Bertrand Tavernier’s mesmerising film has been out of view for decades; it’s something of a welcome delight to find it popping up on Amazon Instant Video. A remarkably prescient sci-fi drama, it stars as Romy Schnieder as Katherine Mortenhoe, a woman who finds herself unwittingly the subject of a reality television show. Harvey Keitel has a camera implanted in his head, and is assigned to follow her around as she dies. He falls in love with her, and the two of them go on the run in 1980 Scotland. Tavernier’s vision of the future is bang-on, using the derelict areas of Glasgow to artfully suggest a very real dystopia. With great performances, a literate script and a genuine sense of romance, Death Watch is a classic film that demands to be seen. Based on the novel The Unsleeping Eye by David G Compton, with Max Von Sydow, Harry Dean Stanton and a svelte Robbie Coltrane in the cast.

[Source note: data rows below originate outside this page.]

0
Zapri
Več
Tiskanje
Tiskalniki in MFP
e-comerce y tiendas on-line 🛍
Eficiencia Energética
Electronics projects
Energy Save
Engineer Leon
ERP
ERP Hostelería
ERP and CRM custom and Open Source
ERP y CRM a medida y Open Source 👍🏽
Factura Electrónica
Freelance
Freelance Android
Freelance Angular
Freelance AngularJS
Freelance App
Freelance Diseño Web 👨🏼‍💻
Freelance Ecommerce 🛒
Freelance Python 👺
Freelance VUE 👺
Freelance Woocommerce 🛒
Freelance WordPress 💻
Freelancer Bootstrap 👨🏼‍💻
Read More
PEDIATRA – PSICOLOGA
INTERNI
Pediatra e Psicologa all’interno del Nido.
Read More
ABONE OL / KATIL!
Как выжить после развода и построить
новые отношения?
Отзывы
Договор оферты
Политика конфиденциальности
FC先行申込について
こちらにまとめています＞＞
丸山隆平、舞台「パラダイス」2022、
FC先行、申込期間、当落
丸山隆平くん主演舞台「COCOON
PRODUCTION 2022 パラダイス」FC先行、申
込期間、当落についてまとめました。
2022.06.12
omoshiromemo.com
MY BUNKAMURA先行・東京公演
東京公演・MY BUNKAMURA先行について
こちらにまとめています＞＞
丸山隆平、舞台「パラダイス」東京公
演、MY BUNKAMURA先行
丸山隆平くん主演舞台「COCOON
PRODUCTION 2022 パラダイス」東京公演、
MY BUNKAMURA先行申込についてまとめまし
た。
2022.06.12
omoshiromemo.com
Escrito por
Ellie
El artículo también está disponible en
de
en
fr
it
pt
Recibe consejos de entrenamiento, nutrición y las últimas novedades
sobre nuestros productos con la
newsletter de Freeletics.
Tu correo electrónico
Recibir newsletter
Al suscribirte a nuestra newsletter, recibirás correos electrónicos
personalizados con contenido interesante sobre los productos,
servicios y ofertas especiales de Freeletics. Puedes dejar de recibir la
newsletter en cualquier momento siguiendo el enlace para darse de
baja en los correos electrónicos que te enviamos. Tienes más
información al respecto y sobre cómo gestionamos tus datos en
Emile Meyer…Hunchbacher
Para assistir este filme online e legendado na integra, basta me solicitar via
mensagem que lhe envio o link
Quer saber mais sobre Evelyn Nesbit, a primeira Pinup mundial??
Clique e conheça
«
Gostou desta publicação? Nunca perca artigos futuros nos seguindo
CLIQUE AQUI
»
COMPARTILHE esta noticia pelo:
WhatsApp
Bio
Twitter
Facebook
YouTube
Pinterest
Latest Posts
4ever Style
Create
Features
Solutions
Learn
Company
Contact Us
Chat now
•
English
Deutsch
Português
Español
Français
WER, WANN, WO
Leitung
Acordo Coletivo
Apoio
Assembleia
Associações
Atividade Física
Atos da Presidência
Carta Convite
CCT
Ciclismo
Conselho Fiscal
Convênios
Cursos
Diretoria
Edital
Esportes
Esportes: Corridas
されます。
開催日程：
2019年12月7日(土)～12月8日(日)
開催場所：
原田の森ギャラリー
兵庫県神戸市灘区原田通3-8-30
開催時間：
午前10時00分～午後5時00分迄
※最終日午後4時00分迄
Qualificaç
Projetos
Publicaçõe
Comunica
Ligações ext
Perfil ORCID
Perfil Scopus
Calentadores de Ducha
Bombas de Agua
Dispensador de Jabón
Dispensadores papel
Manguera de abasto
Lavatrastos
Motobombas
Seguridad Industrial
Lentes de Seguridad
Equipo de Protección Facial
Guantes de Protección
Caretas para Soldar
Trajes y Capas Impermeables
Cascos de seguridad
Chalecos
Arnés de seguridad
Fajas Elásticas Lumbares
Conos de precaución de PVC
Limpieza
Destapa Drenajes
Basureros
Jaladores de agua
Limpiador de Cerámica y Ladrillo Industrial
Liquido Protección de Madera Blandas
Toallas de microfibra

The McKenzie Break 1970 ***


Something of a one-off, director Lamont Johnson’s WWII film has a surprising premise; it’s a POW story, but the prisoners are Germans, help in a camp in Scotland. Brian Keith is Captain Jack Connor, brought in to suss out how and when the break will happen; his opposite number is Willi Schlueter (Helmut Griem), and a cat and mouse game ensues. Based on a book by Sidney Shelley called The Bowmanville Break, the story has been moves from Canada to Scotland, and then filmed in Ireland, so some sense of place has been lost, but Keith, Ian Hendry and a cast of TV veterans ensure that Johnson’s film has a strong sense of the grimy nature of internment. Rarely seen, The McKenzie Break is a welcome addition to the POW cycle.

Culloden 1964 ***


Long before Paul Greengrass sprang onto the scene, Peter Watkins was an enfant terrible of British political cinema, taking on the authorities with potent and challenging fictions, and also staging imaginative reconstructions like 1964’s The Battle of Culloden. Predating The War Game, his celebrated consideration of what a nuclear war would be like, Culloden fixes itself onto one of the great military battles of history, the last stand of Bonnie prince Charlie and a battle between Scots and English forces that proved to be the last of British soil. Watkins films proceedings as if TV camera were actually there, interviewing soldiers for vox-pops on all sides and conveying a you-are-there feel. The atmosphere if 1746 is caught in stark black and white; whatever the arguments are for or against Scottish nationalism, and Culloden is remarkably even handed for a film about a massacre, Watkins makes a strong case for war as a destructive force.

Local Hero 1983 *****


Bill Forsyth sprang from a non-existent film industry in Scotland, making it look easy to make accomplished, sensitive films with a local twist in Gregory’s Girl and That Sinking Feeling. Probably his most accomplished is this biting yet wistful comedy, with US businessman Mac Peter Reigert heading to Scotland at the behest of industrialist Felix Happer (Burt Lancaster) to buy up a small village run by Urquhart (Dennis Lawson). The obstacle they face is Ben (Fulton Mackay) a beachcomber who owns the area they need for a refinery. Local Hero has plenty of neat jabs about the soulnessness of business and the joys of community, beautifully played by an eclectic cast. Arguably the best film about Scotland, Local Hero is a charming film about going back to your roots.